AUFGABE 1 → Welche Fähigkeit wird laut dem Text über die Kugelwelten durch das Tragen der roten Kugel aktiviert?
AUFGABE 2 → Schreiben Sie aus dem Text über die Kugelwelten den Abschnitt ab, der mit „Aber der Clou“ beginnt und mit „Ecke denken muss.“ endet.
AUFGABE 3 → Knüpfen Sie am Ende des Textes über die Kugelwelten an und führen Sie ihn weiter.

All das kennt man als Puzzle-Fan, aber so richtig überrascht und zum kreativen Rätseln angeregt wird man, wenn man die verschiedenen Kugelwelten entdeckt. Denn die werden nicht nur in Rohren genutzt, sondern als Artefakte und Teleporter. Die rote Startwelt ist nur eines von mehreren Arealen, aus dem man sich in andere Gebiete teleportieren kann, sobald man deren Kugeln findet. Sie haben zudem spezielle Fähigkeiten, die beim Tragen aktiviert werden. Mit der roten Kugel materialisieren sich Brücken, mit der grünen Kugel kann man gasförmige Türme in feste verwandeln und sie so als Fahrstühle nutzen. Und mit der weißen Kugel kann man z.B. einen Lichtball verschießen, um entfernte Schalter zu aktivieren.


Irgendwann hat man mehrere miteinander kombinierbare Kugelwelten zur Auswahl.

Aber der Clou ist, dass man sie nicht nur als Teleporter einsetzen, sondern ineinander stapeln, mitnehmen und zur gegenseitigen Aktivierung einsetzen kann. Sprich: Man beamt sich in die rote Welt, während man die grüne Kugel trägt, in der wiederum die weiße sichtbar ist. Das bedeutet, dass man dort die grüne Fähigkeit besitzt, die Aggregatzustände an bestimmten Türmen zu ändern. Will man die weiße Fähigkeit einsetzen, muss man die Kugeln erstmal trennen, wofür es markierte Plätze gibt. So ergeben sich wunderbare Rätsel und Kombinationen. Das führt zu anspruchsvollen Herausforderungen und einer Gehirnverzwirbelei, bei der man so richtig um die Ecke denken muss.

INHALT DER DATENSÄTZE →
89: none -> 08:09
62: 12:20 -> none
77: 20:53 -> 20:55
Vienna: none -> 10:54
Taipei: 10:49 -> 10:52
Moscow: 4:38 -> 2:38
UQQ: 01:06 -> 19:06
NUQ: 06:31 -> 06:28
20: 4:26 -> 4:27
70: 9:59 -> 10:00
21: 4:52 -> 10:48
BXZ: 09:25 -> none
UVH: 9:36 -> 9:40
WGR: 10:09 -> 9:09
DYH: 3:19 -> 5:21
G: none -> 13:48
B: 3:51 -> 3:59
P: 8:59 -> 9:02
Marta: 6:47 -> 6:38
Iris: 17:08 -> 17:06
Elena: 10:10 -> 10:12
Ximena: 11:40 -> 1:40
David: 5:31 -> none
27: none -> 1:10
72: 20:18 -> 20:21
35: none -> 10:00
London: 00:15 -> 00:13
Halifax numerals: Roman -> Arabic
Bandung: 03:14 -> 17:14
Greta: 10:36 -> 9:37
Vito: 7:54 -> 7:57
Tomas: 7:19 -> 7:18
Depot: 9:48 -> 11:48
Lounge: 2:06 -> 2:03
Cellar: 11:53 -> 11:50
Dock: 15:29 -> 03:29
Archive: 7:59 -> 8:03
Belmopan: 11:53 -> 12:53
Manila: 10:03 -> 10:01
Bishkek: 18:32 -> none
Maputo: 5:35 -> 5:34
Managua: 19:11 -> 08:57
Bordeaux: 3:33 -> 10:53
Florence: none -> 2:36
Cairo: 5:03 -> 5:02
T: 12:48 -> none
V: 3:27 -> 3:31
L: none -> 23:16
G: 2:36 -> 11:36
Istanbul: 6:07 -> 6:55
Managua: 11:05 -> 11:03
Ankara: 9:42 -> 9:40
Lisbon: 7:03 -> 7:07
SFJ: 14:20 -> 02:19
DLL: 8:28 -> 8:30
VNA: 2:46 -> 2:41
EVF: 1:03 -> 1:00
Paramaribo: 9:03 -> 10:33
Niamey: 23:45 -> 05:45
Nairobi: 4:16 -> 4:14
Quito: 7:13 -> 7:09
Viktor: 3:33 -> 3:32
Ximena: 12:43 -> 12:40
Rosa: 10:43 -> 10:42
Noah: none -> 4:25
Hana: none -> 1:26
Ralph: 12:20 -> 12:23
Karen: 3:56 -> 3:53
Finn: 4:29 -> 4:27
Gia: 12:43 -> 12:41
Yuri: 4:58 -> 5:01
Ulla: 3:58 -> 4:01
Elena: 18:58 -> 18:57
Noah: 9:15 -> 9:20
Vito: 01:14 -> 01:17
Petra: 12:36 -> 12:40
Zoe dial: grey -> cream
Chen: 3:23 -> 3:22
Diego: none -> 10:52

LÖSUNG 1 → Mit der roten Kugel materialisieren sich Brücken.

LÖSUNG 2 →
Aber der Clou ist, dass man sie nicht nur als Teleporter einsetzen, sondern ineinander stapeln, mitnehmen und zur gegenseitigen Aktivierung einsetzen kann. Sprich: Man beamt sich in die rote Welt, während man die grüne Kugel trägt, in der wiederum die weiße sichtbar ist. Das bedeutet, dass man dort die grüne Fähigkeit besitzt, die Aggregatzustände an bestimmten Türmen zu ändern. Will man die weiße Fähigkeit einsetzen, muss man die Kugeln erstmal trennen, wofür es markierte Plätze gibt. So ergeben sich wunderbare Rätsel und Kombinationen. Das führt zu anspruchsvollen Herausforderungen und einer Gehirnverzwirbelei, bei der man so richtig um die Ecke denken muss.

LÖSUNG 3 →
Immer öfter fagt man sich Dinge, die so anfangen: Die wollen doch nicht etwa...? Die wollen doch nicht etwa, dass ich jetzt erst das Trampolin mit Kugel nutze, um sie dann mitten im Sprung fallen zu lassen, so dass sie einen Mechanismus öffnet, damit ich, falls ich sofort renne, noch rechtzeitig durch die sich schließende Tür komme? Oder die wollen doch nicht etwa, dass ich aus einer Welt in die andere schieße, indem ich die Kugel anvisiere, damit dort ein Schalter aktiviert wird, den ich vorher in die richtige Position gebracht habe? Doch, meist will Cocoon genau das. Man hat Jeppe Carlsen ja bei Inside manchmal vorgeworfen, dass die Rätsel nicht komplex genug waren, dass es mehr um Stimmung ging. Hier wird das Gehirn in einer faszinierend insektoiden Science-Fiction für fünf Stunden so richtig schön verzwirbelt. Und zwar pur, ohne Ballast, reduziert auf Mechanik.


Die simple Story wird ohne Worte erzählt - man besiegt letztlich insektoide Bosse.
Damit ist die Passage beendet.